Task instructions:
[1] In the post about winter reading and TV, which book did the writer begin one year at about this time?
[2] Write out the post about winter reading and TV word for word, from "One year at" to "barely worth living.".

=== Given passage ===

Sunday, January 27, 2008

Women's Murder Club

Here is a life-saving tip: The bleak, grey, flat middle of winter is no time for serious endeavour. And certainly no time for serious literature.

One year at about this time I embarked upon What is the What, a terrific book on the right day but a killer at this time of year. The world described therein seemed so relentlessly awful I thought I might as well hang myself. Another year, or maybe it was the same year, I took this time to de-tox, extruding the excesses of holiday spirit, and learned that life without tox is barely worth living.

This is a time of year to eat up Cosmo magazine and any Rom-Com you can find -- does a movie have Meg Ryan in it? Julia Roberts? Cameron Diaz in a pinch? Great! Bring it on!! I am addicted now to W-network, or the "women's" network (the word "pathetic" is silent) and have seen every single episode of Sex and the City and Friends at least a dozen times, have watched Hugh Grant pull his forelock fetchingly over and over again, and have seen so many happy endings I am coming to believe there is no other kind. Desperate measures are required in order to overcome the bloody weather.

The newest entry for the Friday night attentions of single women everywhere is a TV series based on James Patterson's Women's Murder Club books, which I had never heard of until television did them over. I have never been drawn to Patterson and always thought of him as a super-jock in the murder mystery arena. So this chick-lit thing of his intrigued me.

=== Record extracts ===

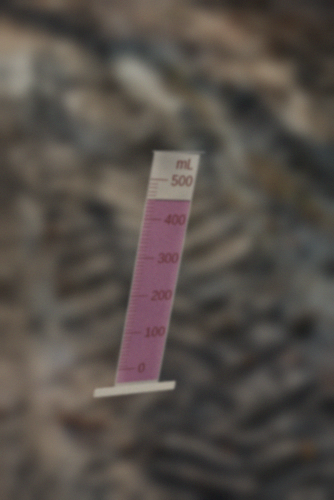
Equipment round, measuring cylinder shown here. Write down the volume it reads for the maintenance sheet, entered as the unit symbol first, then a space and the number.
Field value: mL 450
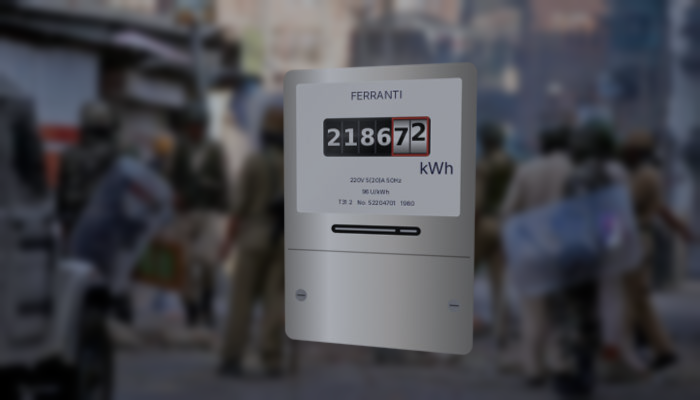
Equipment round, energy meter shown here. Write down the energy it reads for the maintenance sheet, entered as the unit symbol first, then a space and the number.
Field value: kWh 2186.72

===
=== Record extracts ===

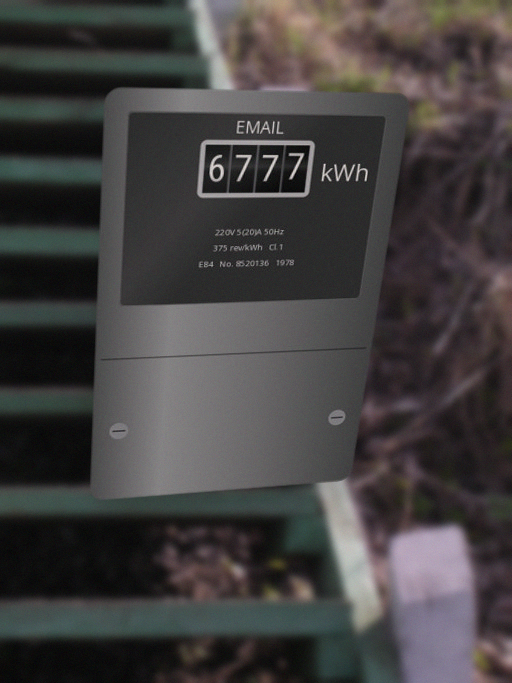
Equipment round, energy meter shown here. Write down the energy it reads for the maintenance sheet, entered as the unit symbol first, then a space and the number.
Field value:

===

Answers in order:
[1] What is the What.

[2]
One year at about this time I embarked upon What is the What, a terrific book on the right day but a killer at this time of year. The world described therein seemed so relentlessly awful I thought I might as well hang myself. Another year, or maybe it was the same year, I took this time to de-tox, extruding the excesses of holiday spirit, and learned that life without tox is barely worth living.